The report explored the system of supplementary health care funds, established and regulated by collective bargaining in the various sectors. Most of the contracts analyzed (44 out of 58, equal to 76% of the total) provide for the compulsory and automatic registration of workers employed in the companies that apply the contract to the sector negotiated funds. However, there are contractual systems (for example in the macro-sector of chemicals and in the field of service companies) in which the parties have opted for the introduction of voluntary adhesion mechanisms. Virtuous cases are recorded in particular in the chemical-pharmaceutical and energy and petroleum sectors, where the processes for joining the funds have been favored by an incisive action of company bargaining on the matter. Looking then at the services guaranteed by the funds, an increasingly broad coverage capacity emerges both for the costs borne by the user for the health services of the National Health System and for supplementary services with respect to the essential levels of assistance (LEA) that the national health service provides to citizens. Two issues seem to assume particular importance, namely the coverage of the risk of non-self-sufficiency and the way in which the health funds have moved to deal with the pandemic. Starting from the coverage of the risk of non-self-sufficiency, the measures are essentially characterized by the direct provision of social-health services through affiliated facilities or, alternatively, reimbursements for expenses incurred for oneself or, in some cases, also for one’s family members , to take advantage of measures ranging from physiotherapy services to home assistance through figures such as cleaners and carers. It should be noted, during the pandemic emergency, the rapid response of the funds themselves, in the face of unprecedented circumstances that cannot be planned in advance, which helped support businesses and workers in the most complex phase of the Covid-19 emergency.

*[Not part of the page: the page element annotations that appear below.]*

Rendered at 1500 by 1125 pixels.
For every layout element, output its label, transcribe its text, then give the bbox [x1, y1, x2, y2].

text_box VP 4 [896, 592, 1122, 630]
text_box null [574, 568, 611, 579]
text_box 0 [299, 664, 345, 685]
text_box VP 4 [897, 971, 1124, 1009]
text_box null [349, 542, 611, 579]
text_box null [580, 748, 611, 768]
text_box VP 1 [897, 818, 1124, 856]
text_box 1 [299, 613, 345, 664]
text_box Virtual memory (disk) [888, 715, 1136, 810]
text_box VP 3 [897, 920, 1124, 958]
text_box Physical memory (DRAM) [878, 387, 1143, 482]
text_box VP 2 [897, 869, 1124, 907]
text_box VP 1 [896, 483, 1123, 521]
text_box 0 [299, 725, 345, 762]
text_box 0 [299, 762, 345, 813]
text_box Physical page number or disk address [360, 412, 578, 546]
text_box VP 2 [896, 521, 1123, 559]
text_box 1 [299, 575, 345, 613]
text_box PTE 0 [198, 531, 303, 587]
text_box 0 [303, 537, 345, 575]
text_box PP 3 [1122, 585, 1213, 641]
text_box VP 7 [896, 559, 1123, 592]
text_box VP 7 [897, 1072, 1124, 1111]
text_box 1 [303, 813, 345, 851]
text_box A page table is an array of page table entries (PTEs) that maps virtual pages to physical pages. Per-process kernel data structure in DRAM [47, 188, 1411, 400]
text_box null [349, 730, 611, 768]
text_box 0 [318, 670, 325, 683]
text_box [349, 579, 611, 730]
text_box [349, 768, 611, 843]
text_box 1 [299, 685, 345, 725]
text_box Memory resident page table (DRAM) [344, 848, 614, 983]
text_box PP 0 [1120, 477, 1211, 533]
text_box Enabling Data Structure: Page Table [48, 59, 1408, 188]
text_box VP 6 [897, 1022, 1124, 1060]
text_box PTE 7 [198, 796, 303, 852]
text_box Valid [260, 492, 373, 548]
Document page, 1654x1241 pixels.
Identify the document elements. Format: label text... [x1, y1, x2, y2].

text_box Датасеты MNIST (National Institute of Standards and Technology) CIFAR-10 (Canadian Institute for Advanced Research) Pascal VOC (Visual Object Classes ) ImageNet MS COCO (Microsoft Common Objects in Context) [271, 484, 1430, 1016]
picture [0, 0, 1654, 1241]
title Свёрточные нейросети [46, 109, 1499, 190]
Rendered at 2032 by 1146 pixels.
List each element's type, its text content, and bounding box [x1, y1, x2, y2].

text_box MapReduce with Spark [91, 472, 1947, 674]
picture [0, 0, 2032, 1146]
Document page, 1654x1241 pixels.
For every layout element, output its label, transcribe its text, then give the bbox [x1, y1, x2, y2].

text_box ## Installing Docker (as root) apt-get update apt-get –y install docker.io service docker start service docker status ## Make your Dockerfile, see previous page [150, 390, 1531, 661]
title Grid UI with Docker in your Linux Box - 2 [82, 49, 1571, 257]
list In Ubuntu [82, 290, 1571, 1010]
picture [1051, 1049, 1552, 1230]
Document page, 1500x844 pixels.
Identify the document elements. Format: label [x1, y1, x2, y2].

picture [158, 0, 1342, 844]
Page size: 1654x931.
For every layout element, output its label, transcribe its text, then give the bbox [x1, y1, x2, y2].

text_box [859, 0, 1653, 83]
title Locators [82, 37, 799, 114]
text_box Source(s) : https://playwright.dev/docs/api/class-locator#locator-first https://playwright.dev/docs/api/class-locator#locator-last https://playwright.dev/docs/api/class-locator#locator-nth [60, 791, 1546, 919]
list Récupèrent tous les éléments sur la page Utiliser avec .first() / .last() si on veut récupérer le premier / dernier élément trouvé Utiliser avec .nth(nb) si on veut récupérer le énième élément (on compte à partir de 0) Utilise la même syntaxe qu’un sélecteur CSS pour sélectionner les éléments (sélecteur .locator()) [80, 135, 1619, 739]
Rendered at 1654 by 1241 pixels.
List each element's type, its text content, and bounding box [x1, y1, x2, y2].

The focus on the tertiary sector

Within the framework defined by the national level, this year the Intesa-Adapt report analyzed the interventions on welfare that the social partners have developed through the local bilateral bodies. It emerges that the tertiary sector, distribution and services is one of the macro-sectors in which the productive fabric is more pulverized and this makes company bargaining difficult. For this reason, the role of bilateral bodies, both at a national level and, above all, at a local level, is crucial in recognizing welfare measures other than those recognized by the national collective labor agreement for an ever-increasing number of employees. From the monitoring of company contracts signed between 2015 and 2021, however, it emerges that in the field of company welfare, collective bargaining mainly regulates solutions of organizational flexibility and work-life balance. “The report bears witness to the Intesa Sanpaolo Group’s commitment to corporate and occupational welfare and can help stimulate collective debate on the subject,” says Tiziana Lamberti, Sales & Marketing Wealth Management & Protection director of Intesa Sanpaolo. «Our goal is to establish a point of reference for the needs of companies and employees, thanks to a specific offer. Welfare Hub is our digital and multi-channel relationship platform that allows the management of corporate welfare programs, adopted by over 4,800 client companies, to which over 206,000 employees refer. Furthermore, through the Insurance Division, we offer complementary pension solutions as well as collective coverage for accident and health risks dedicated to the business world for companies interested in insuring entire homogeneous categories of workers”.